### Given entries

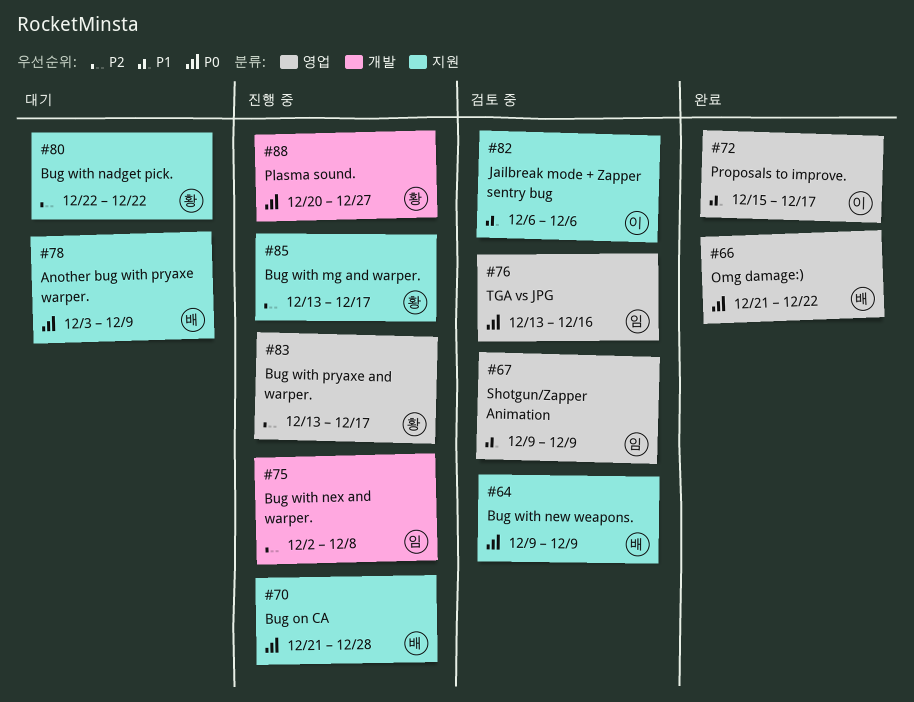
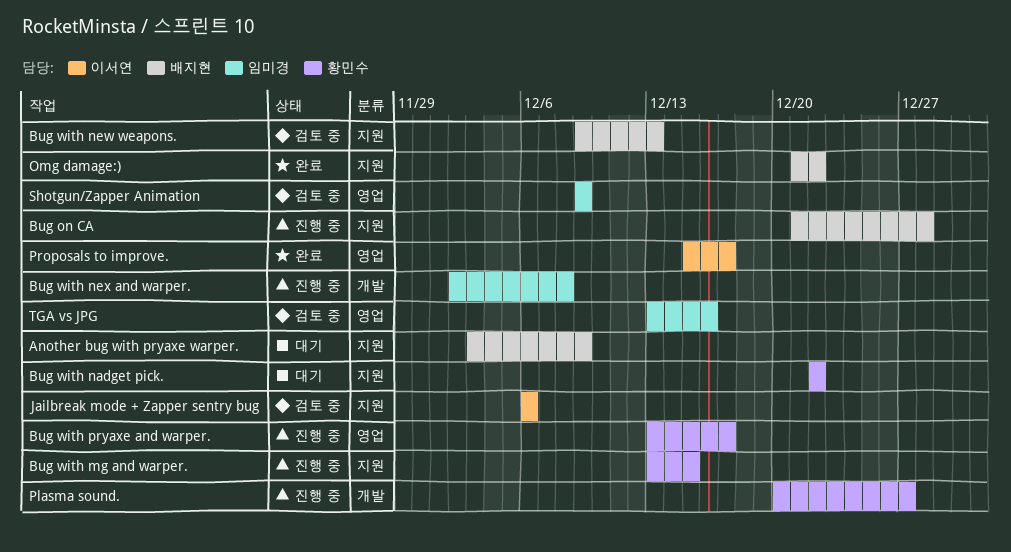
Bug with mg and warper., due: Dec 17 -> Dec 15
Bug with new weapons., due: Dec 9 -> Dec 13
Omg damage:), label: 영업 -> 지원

######
### Given entries

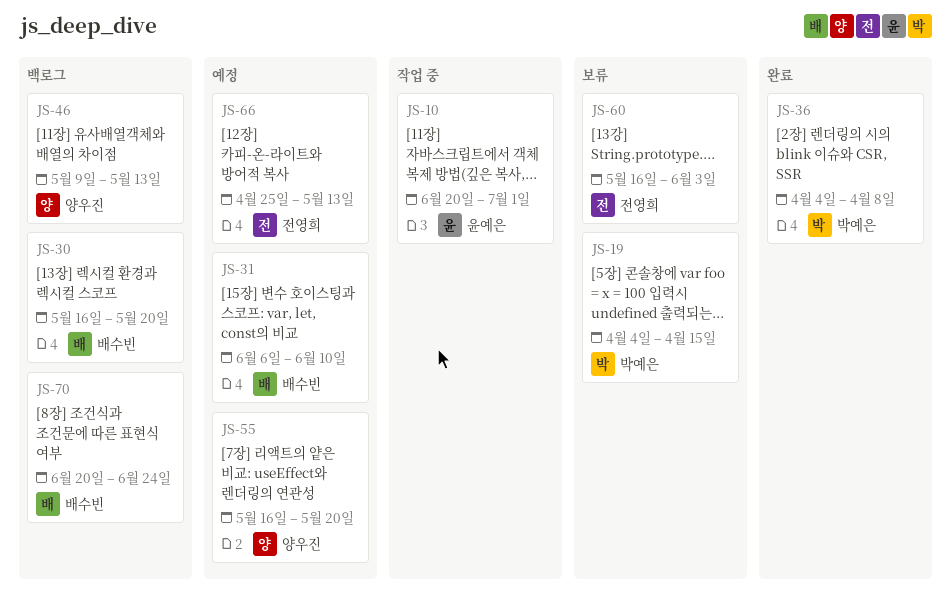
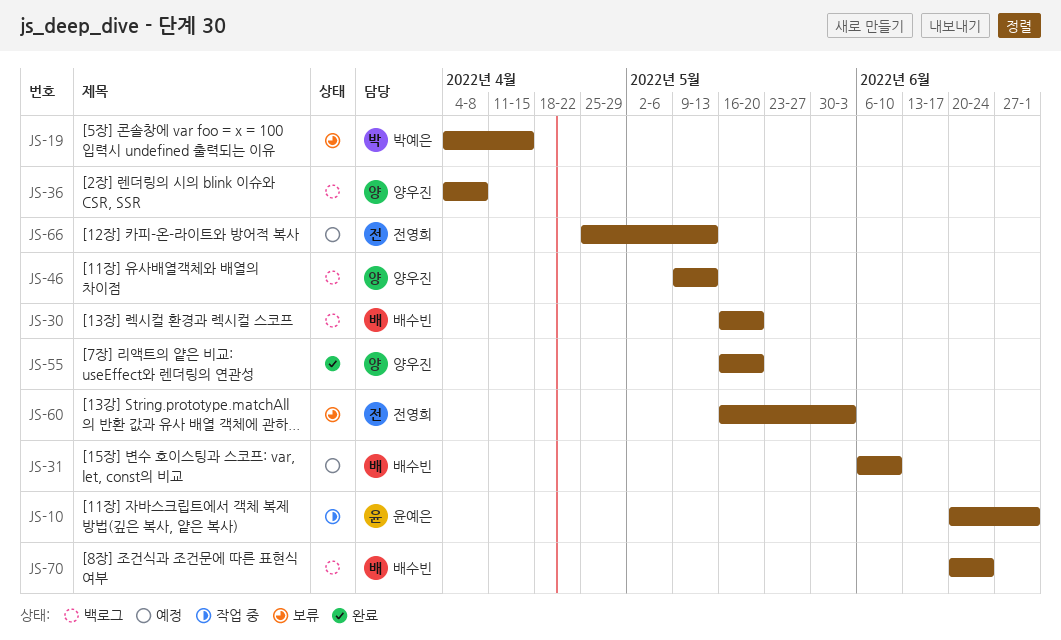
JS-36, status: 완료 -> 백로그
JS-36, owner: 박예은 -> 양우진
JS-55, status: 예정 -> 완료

######

### Written task
Please report how many lines in the listing above contain the word "with", and give nothing but the number.

### Response to the task
2